Блум вновь отсылает к стихотворению У. Б. Йейтса «Второе пришествие». Ср. перевод Г. Кружкова: «Вновь тьма нисходит; но теперь я знаю, / Каким кошмарным скрипом колыбели / Разбужен мертвый сон тысячелетий, / И что за чудище, дождавшись часа, / Ползет, чтоб вновь родиться в Вифлееме».

11. Уолт Уитмен как центр американского канона

Если попытаться составить список творческих достижений нашего народа на фоне западной традиции, то наши свершения в музыке, живописи, скульптуре, архитектуре покажутся невеликими. Необязательно брать за стандарт Баха, Моцарта и Бетховена; Стравинского, Шёнберга и Бартока с лихвой хватит для того, чтобы представить наших композиторов в довольно печальном виде. И как бы ни были великолепны современная американская живопись и скульптура, Матисса среди нас не нашлось. Исключением стала литература. Ни один западный поэт минувших полутора столетий, даже Браунинг, Леопарди или Бодлер, не затмит Уолта Уитмена и Эмили Дикинсон. Главные же поэты нашего века — Фрост, Стивенс, Элиот, Харт Крейн, Элизабет Бишоп и другие — соперничают с Нерудой, Лоркой, Валери, Монтале, Рильке, Йейтсом. Лучшие наши прозаики — Готорн, Мелвилл, Джеймс, Фолкнер — тоже стоят вровень со своими западными визави.

★ ★ ★

ЗАДАНИЕ A
Перепишите без изменений фрагмент записей от строки, содержащей "What is the X", до строки, содержащей "Transcribe this box", включая обе эти строки. Изображения в ответ не включайте.

★ ★ ★

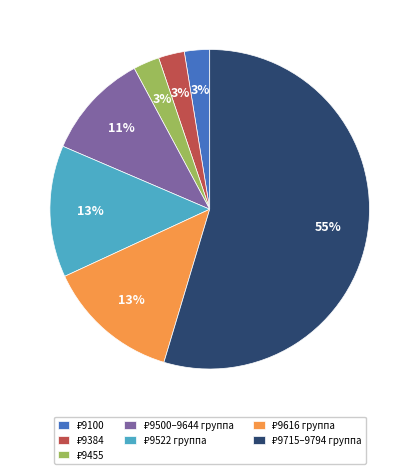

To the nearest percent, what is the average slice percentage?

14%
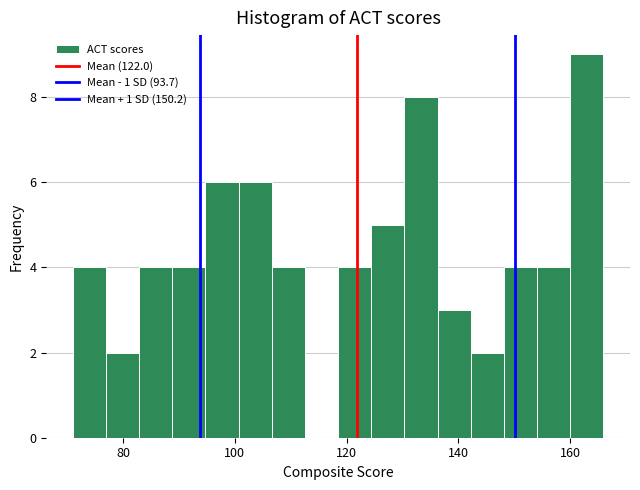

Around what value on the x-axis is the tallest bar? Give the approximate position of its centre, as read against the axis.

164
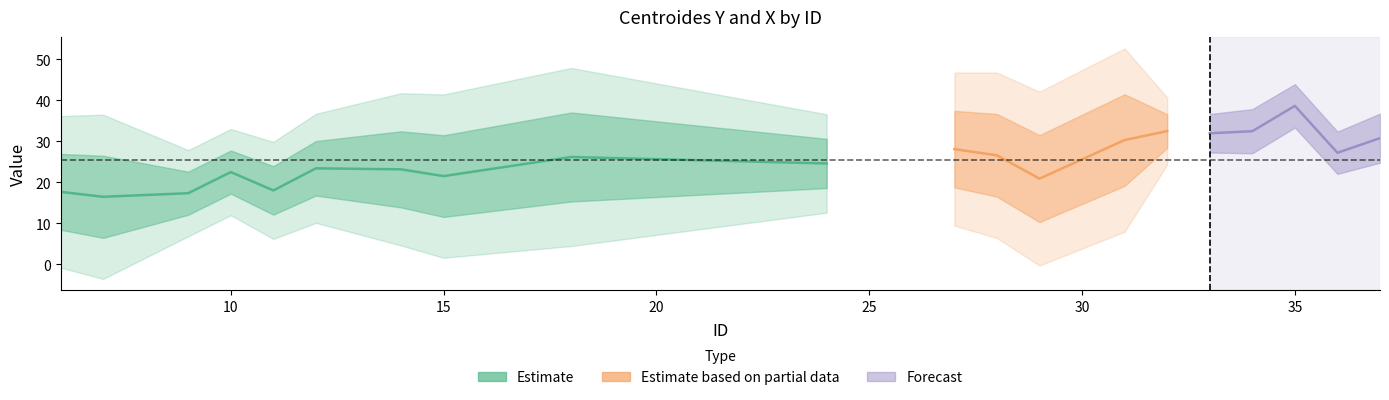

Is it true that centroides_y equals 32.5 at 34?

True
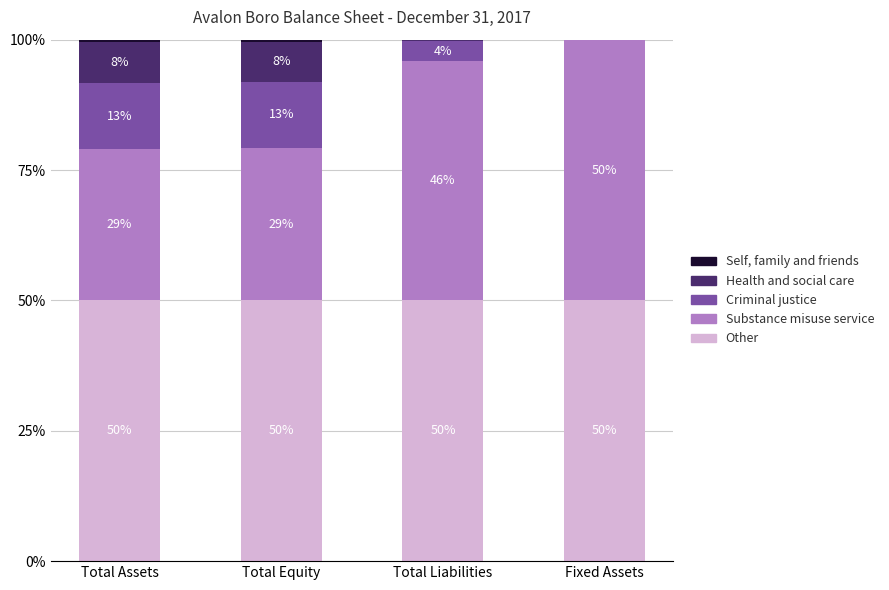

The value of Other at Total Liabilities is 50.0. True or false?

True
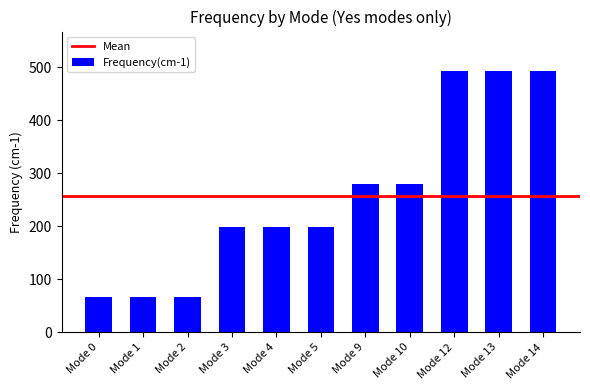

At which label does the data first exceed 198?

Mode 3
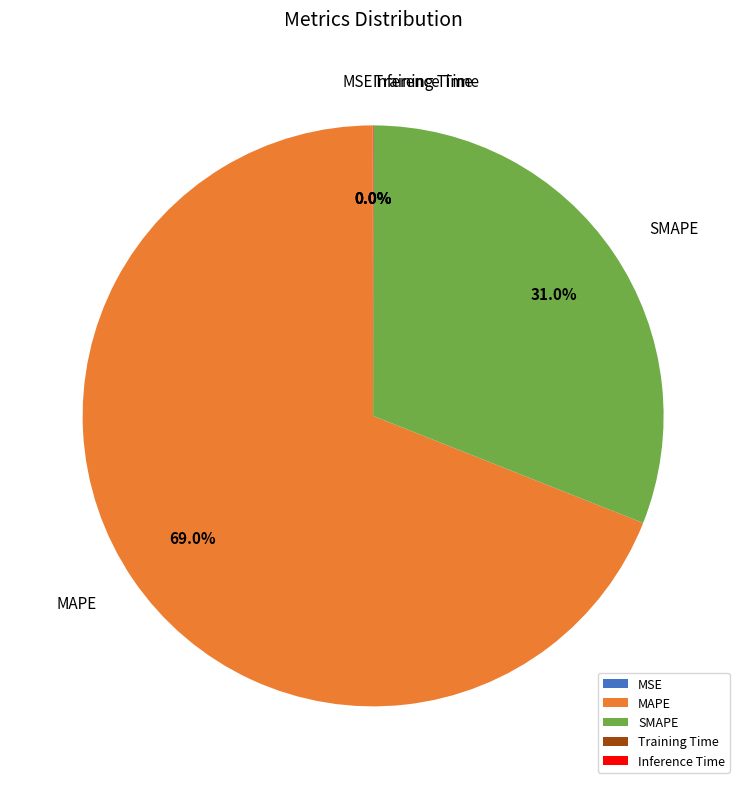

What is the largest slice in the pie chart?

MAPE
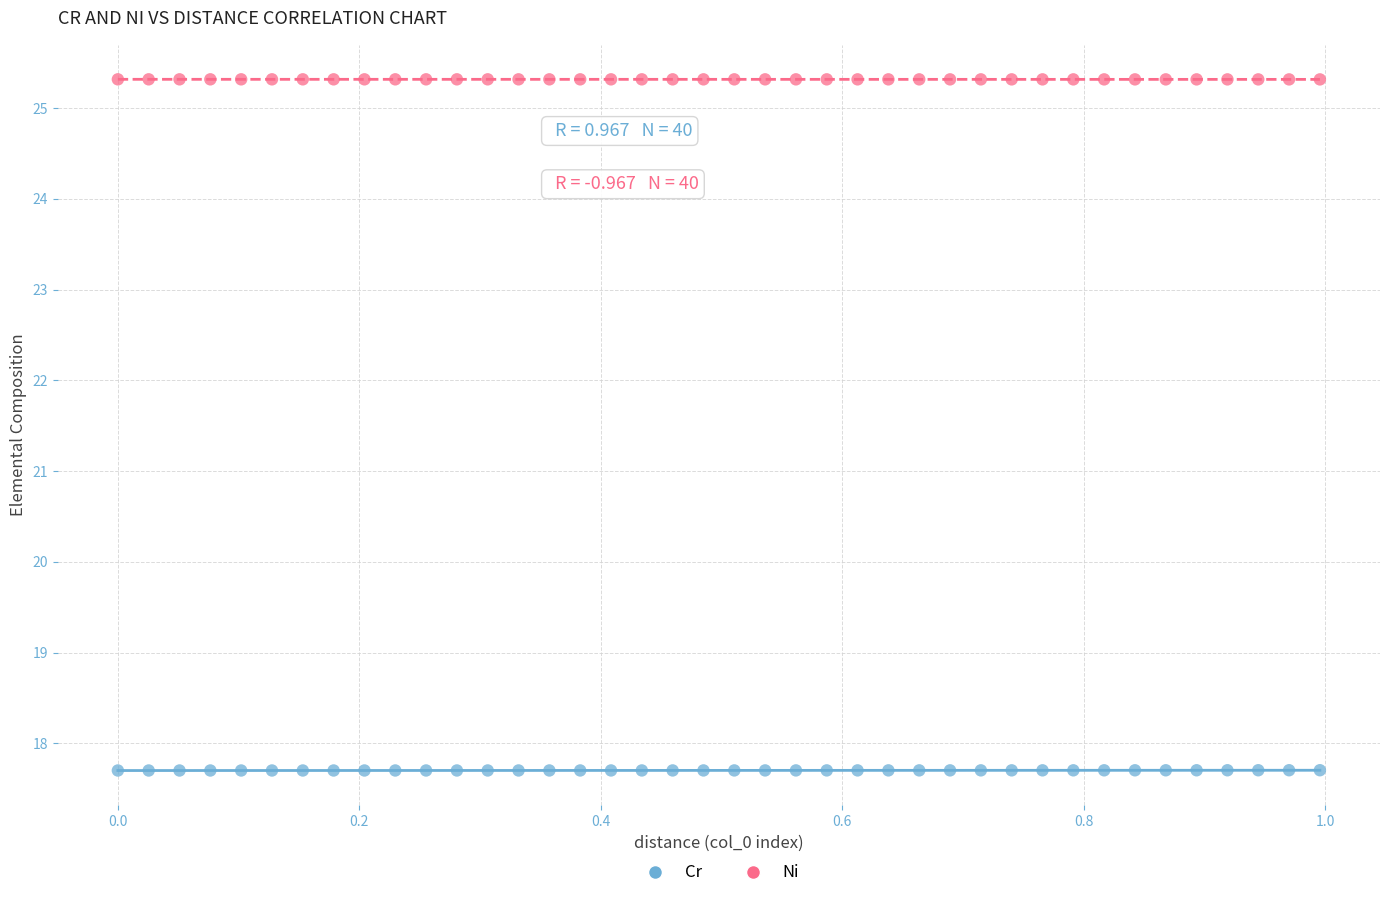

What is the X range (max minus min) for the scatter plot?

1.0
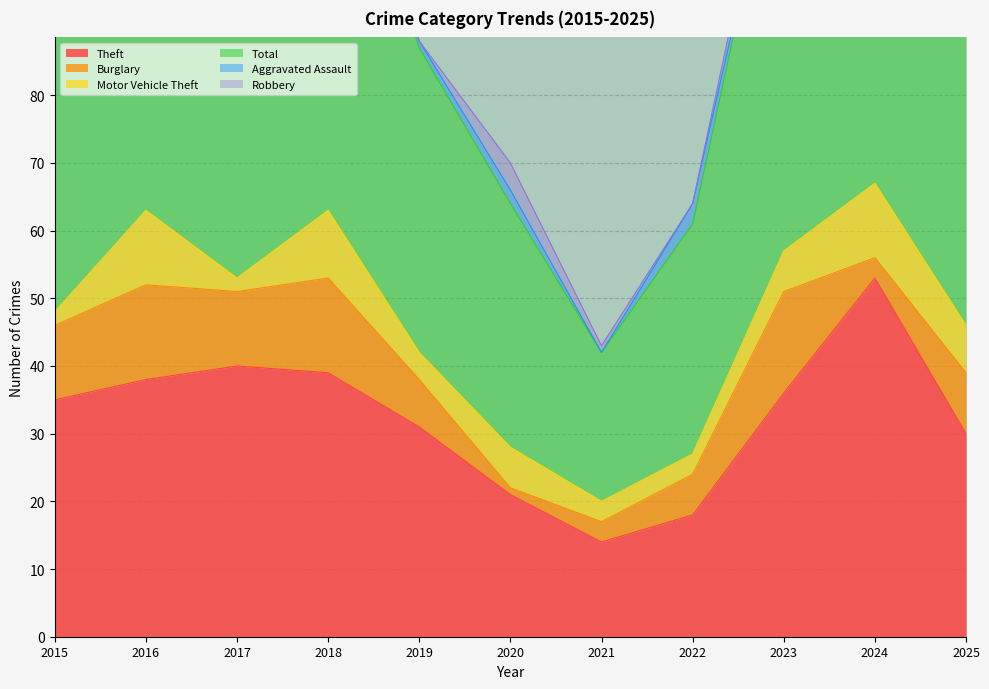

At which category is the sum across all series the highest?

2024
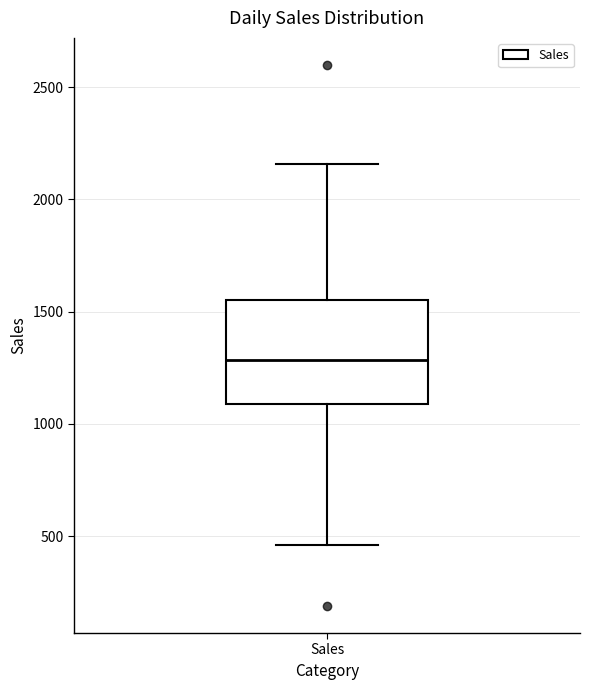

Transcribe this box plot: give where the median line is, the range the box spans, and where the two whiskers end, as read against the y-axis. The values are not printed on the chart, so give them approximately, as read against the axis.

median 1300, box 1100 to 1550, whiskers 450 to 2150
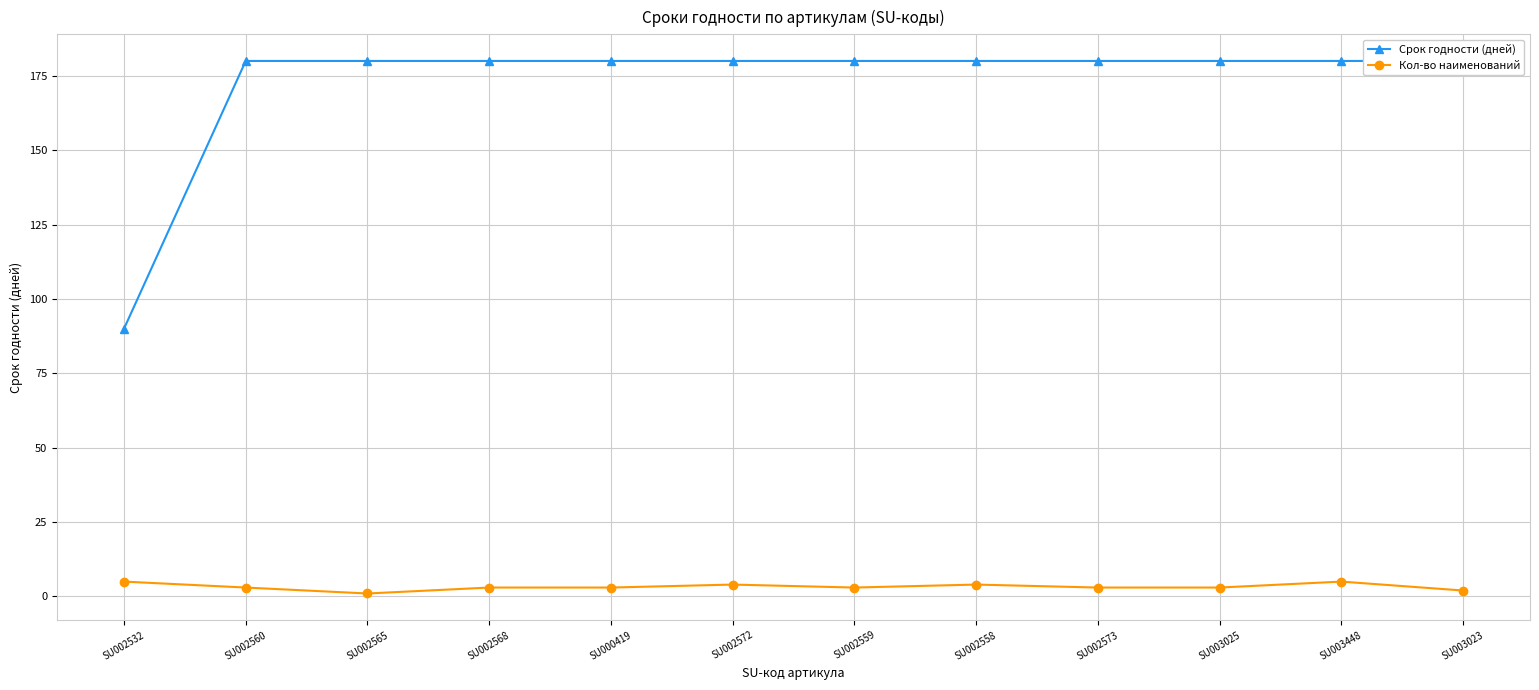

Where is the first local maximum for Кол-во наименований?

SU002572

★ ★ ★

ЗАДАНИЕ B
Какого художника, согласно отрывку, среди американцев не нашлось?

ОТВЕТ A
What is the X range (max minus min) for the scatter plot?

1.0

At which category is the sum across all series the highest?

2024

Transcribe this box plot: give where the median line is, the range the box spans, and where the two whiskers end, as read against the y-axis. The values are not printed on the chart, so give them approximately, as read against the axis.

ОТВЕТ B
Матисса.